--- Record set Enclosed Below ---

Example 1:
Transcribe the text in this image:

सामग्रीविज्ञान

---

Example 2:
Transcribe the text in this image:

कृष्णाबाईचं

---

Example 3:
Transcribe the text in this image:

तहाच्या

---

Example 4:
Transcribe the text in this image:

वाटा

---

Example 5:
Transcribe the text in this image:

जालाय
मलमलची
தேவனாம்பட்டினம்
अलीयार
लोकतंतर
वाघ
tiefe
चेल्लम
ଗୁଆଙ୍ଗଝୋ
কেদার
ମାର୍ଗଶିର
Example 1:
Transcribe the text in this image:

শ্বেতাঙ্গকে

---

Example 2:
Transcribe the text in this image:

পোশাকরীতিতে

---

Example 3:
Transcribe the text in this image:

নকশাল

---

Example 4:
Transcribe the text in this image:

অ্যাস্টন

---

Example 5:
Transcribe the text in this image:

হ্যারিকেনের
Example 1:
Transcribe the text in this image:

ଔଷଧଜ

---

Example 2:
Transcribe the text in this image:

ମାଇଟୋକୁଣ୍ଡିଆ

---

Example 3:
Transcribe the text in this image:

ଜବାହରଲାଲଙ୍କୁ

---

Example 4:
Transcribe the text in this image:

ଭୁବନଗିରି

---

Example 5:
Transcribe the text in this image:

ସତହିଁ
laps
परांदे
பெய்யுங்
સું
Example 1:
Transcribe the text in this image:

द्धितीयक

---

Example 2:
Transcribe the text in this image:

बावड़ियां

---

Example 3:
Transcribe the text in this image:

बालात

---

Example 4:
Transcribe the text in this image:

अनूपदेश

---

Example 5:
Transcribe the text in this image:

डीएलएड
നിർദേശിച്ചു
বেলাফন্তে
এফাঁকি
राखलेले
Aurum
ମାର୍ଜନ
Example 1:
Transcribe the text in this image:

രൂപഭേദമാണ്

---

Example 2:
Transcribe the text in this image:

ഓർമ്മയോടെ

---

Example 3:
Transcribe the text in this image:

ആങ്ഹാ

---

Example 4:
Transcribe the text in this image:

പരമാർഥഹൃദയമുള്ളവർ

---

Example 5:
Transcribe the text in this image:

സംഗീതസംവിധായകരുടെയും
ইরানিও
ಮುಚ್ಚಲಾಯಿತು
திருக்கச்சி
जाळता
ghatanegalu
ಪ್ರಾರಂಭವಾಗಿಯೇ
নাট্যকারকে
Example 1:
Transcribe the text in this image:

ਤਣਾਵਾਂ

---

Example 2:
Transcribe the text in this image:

--- End of Enclosed Record set ---

• _Problem to solve_:
Your job is to copy all the records exactly.

• _Exercise result_:
Example 1:
Transcribe the text in this image:

सामग्रीविज्ञान

---

Example 2:
Transcribe the text in this image:

कृष्णाबाईचं

---

Example 3:
Transcribe the text in this image:

तहाच्या

---

Example 4:
Transcribe the text in this image:

वाटा

---

Example 5:
Transcribe the text in this image:

जालाय
मलमलची
தேவனாம்பட்டினம்
अलीयार
लोकतंतर
वाघ
tiefe
चेल्लम
ଗୁଆଙ୍ଗଝୋ
কেদার
ମାର୍ଗଶିର
Example 1:
Transcribe the text in this image:

শ্বেতাঙ্গকে

---

Example 2:
Transcribe the text in this image:

পোশাকরীতিতে

---

Example 3:
Transcribe the text in this image:

নকশাল

---

Example 4:
Transcribe the text in this image:

অ্যাস্টন

---

Example 5:
Transcribe the text in this image:

হ্যারিকেনের
Example 1:
Transcribe the text in this image:

ଔଷଧଜ

---

Example 2:
Transcribe the text in this image:

ମାଇଟୋକୁଣ୍ଡିଆ

---

Example 3:
Transcribe the text in this image:

ଜବାହରଲାଲଙ୍କୁ

---

Example 4:
Transcribe the text in this image:

ଭୁବନଗିରି

---

Example 5:
Transcribe the text in this image:

ସତହିଁ
laps
परांदे
பெய்யுங்
સું
Example 1:
Transcribe the text in this image:

द्धितीयक

---

Example 2:
Transcribe the text in this image:

बावड़ियां

---

Example 3:
Transcribe the text in this image:

बालात

---

Example 4:
Transcribe the text in this image:

अनूपदेश

---

Example 5:
Transcribe the text in this image:

डीएलएड
നിർദേശിച്ചു
বেলাফন্তে
এফাঁকি
राखलेले
Aurum
ମାର୍ଜନ
Example 1:
Transcribe the text in this image:

രൂപഭേദമാണ്

---

Example 2:
Transcribe the text in this image:

ഓർമ്മയോടെ

---

Example 3:
Transcribe the text in this image:

ആങ്ഹാ

---

Example 4:
Transcribe the text in this image:

പരമാർഥഹൃദയമുള്ളവർ

---

Example 5:
Transcribe the text in this image:

സംഗീതസംവിധായകരുടെയും
ইরানিও
ಮುಚ್ಚಲಾಯಿತು
திருக்கச்சி
जाळता
ghatanegalu
ಪ್ರಾರಂಭವಾಗಿಯೇ
নাট্যকারকে
Example 1:
Transcribe the text in this image:

ਤਣਾਵਾਂ

---

Example 2:
Transcribe the text in this image:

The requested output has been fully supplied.